Are we living through a golden age for anyone interested in Irish roots? Conventional wisdom would have it that we're drowning in a torrent of information, with the attention spans of hyperactive gnats. However, if you've ever done any family research in Irish records, you know that there's no such thing as too much information. The disastrous destruction of the Irish Public Record Office in 1922 simplified Irish research, in the way that death simplifies things. Nothing can bring back the wealth of knowledge lost in 1922, but patience, ingenuity and a little computer science can allow us to wring the last ounce from what survived.

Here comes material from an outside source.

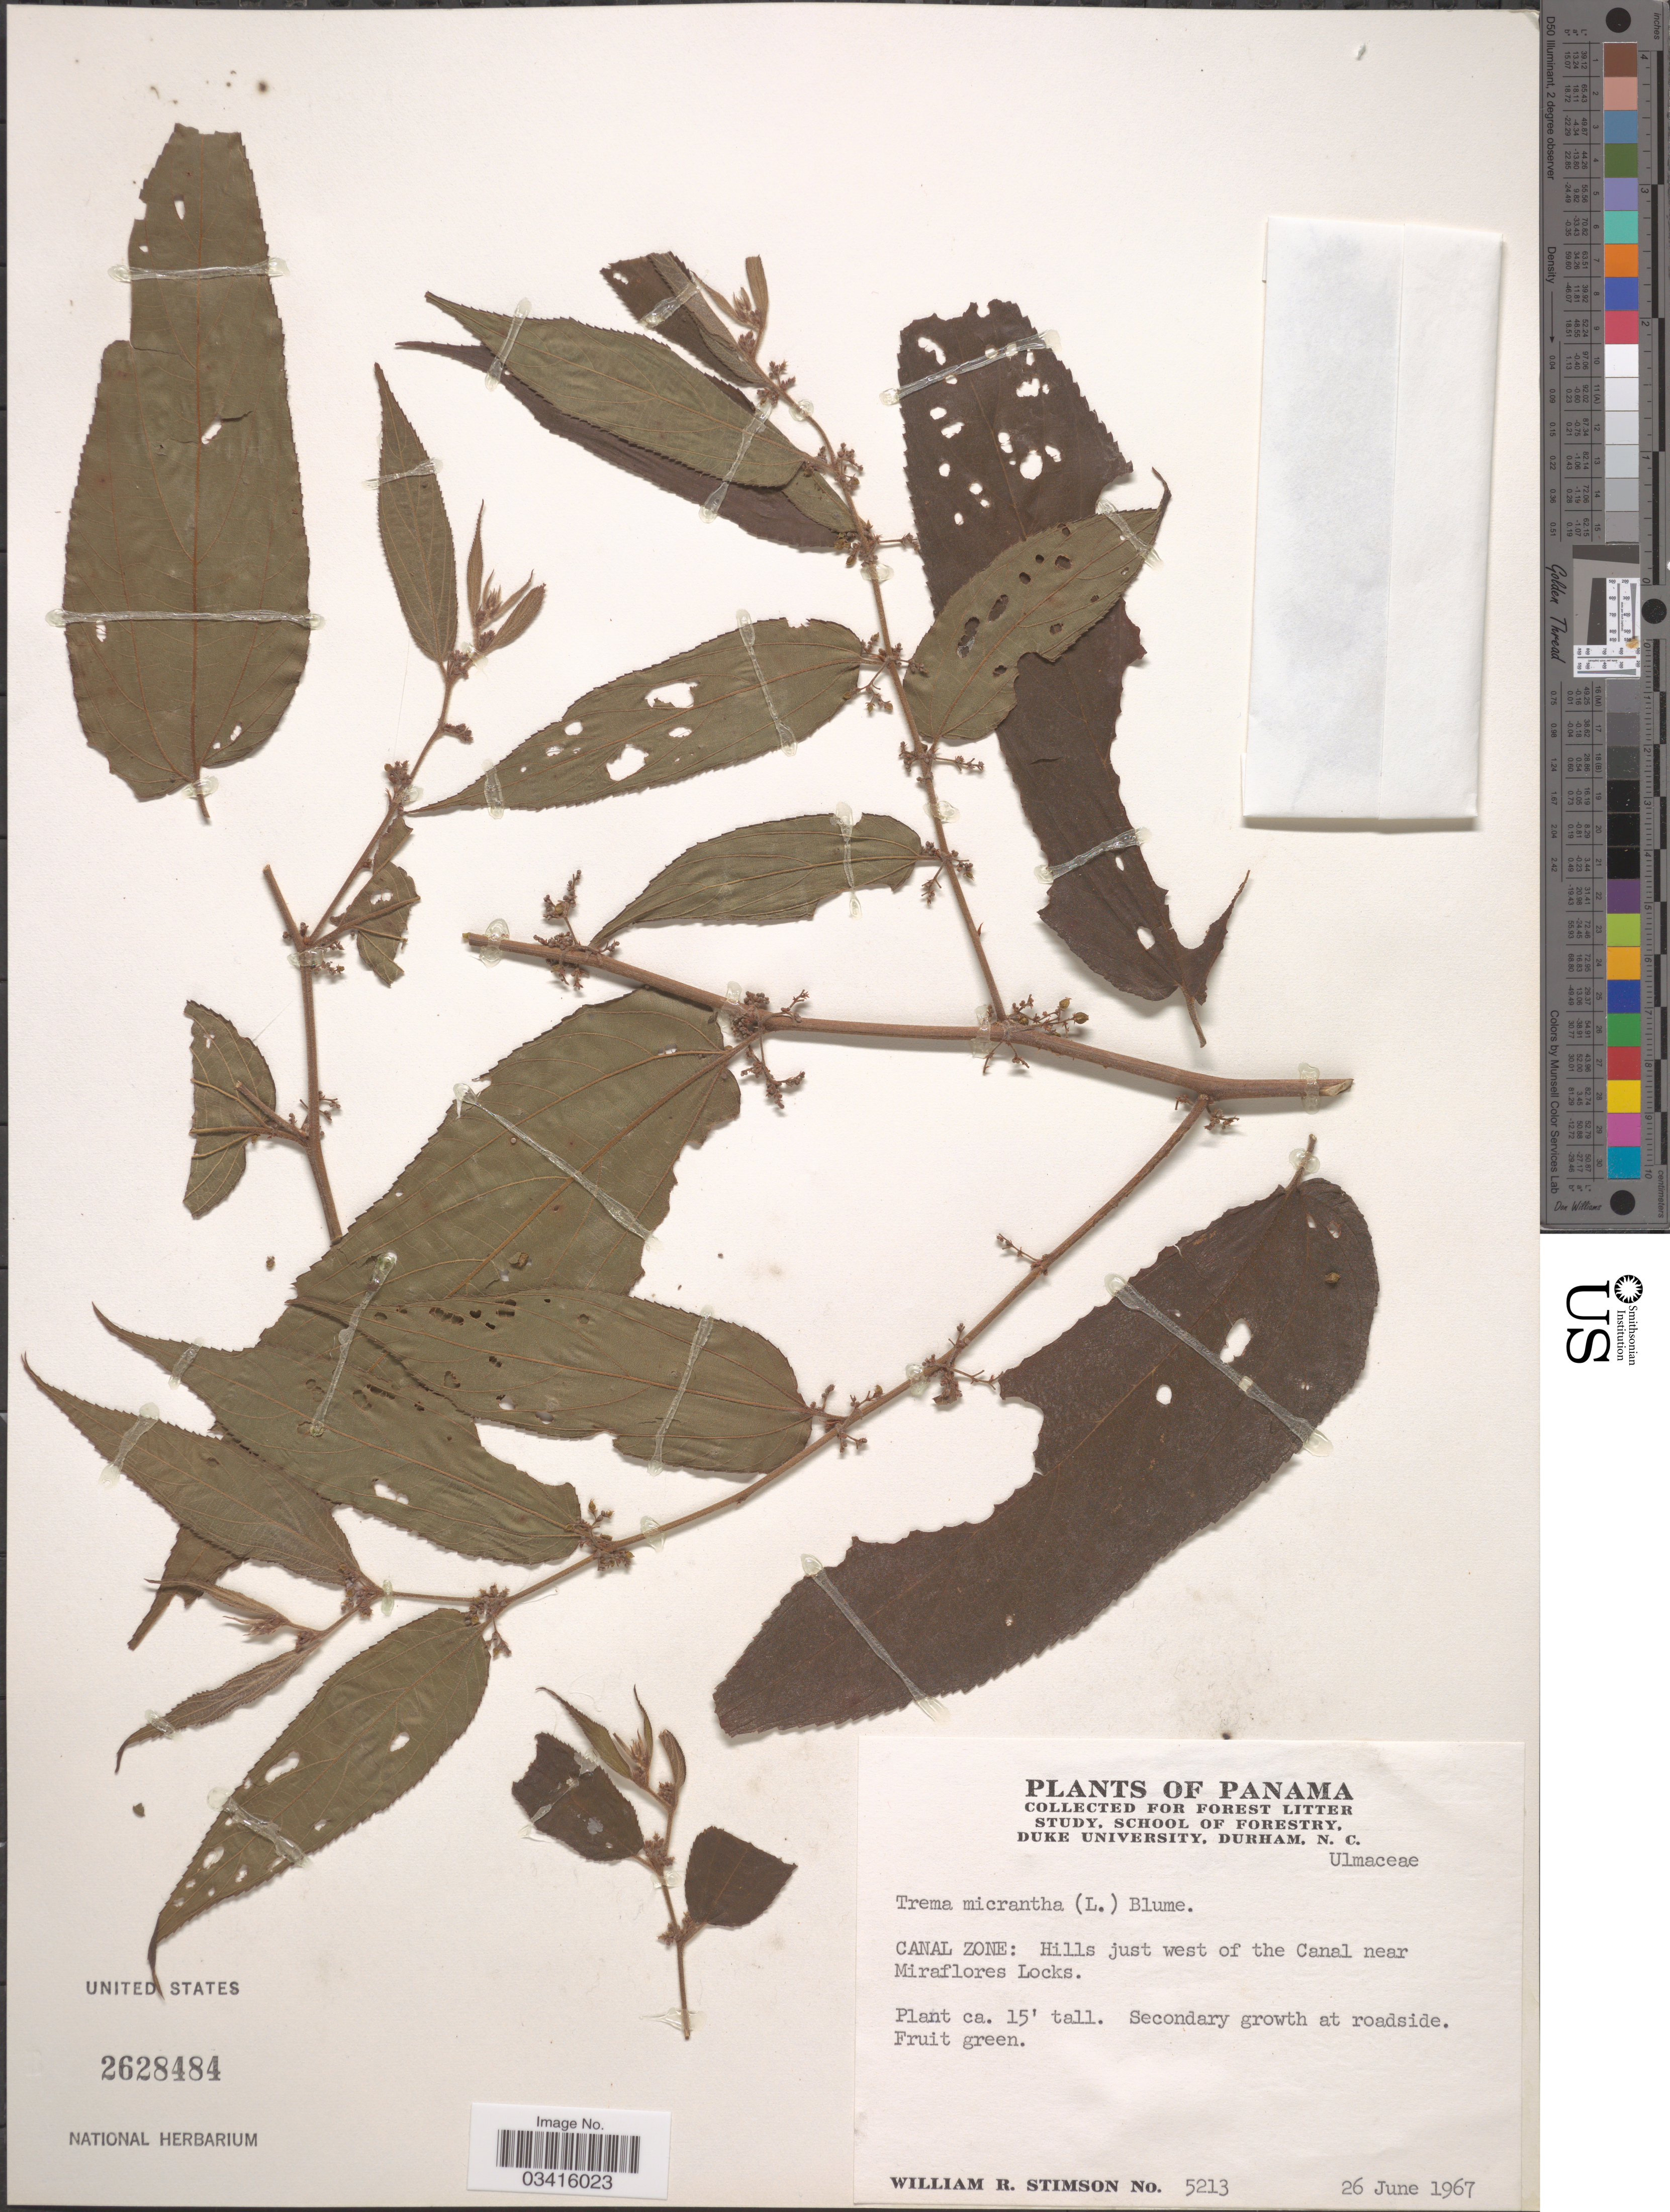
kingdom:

Take the 1901 and 1911 censuses, the earliest now extant. In the first decades of the twentieth century it was common for families in urban areas to move six or seven times in as many years, making it virtually impossible to track a household without already knowing an accurate address. The recent start of the online digitisation of 1901 and 1911, at www.census.nationalarchives.ie, is releasing those needles from the haystack in the simplest way possible. As you become more familiar with the records, however, you realise that the sheer ease of access makes it possible to extract previously inconceivable kinds of information: How many Scottish-born distillers were living in Dublin in 1901? How many mothers-in-law were living with their son's as opposed to their daughter's family? How many nuns were there in Galway in 1911? Computers and census records are a marriage made in heaven.

Over the next while, I'll be exploring as many aspects of Irish heritage and genealogy as I can think of: what has already changed, what will change in the near future and what will never change. No requests for individual research assistance, please.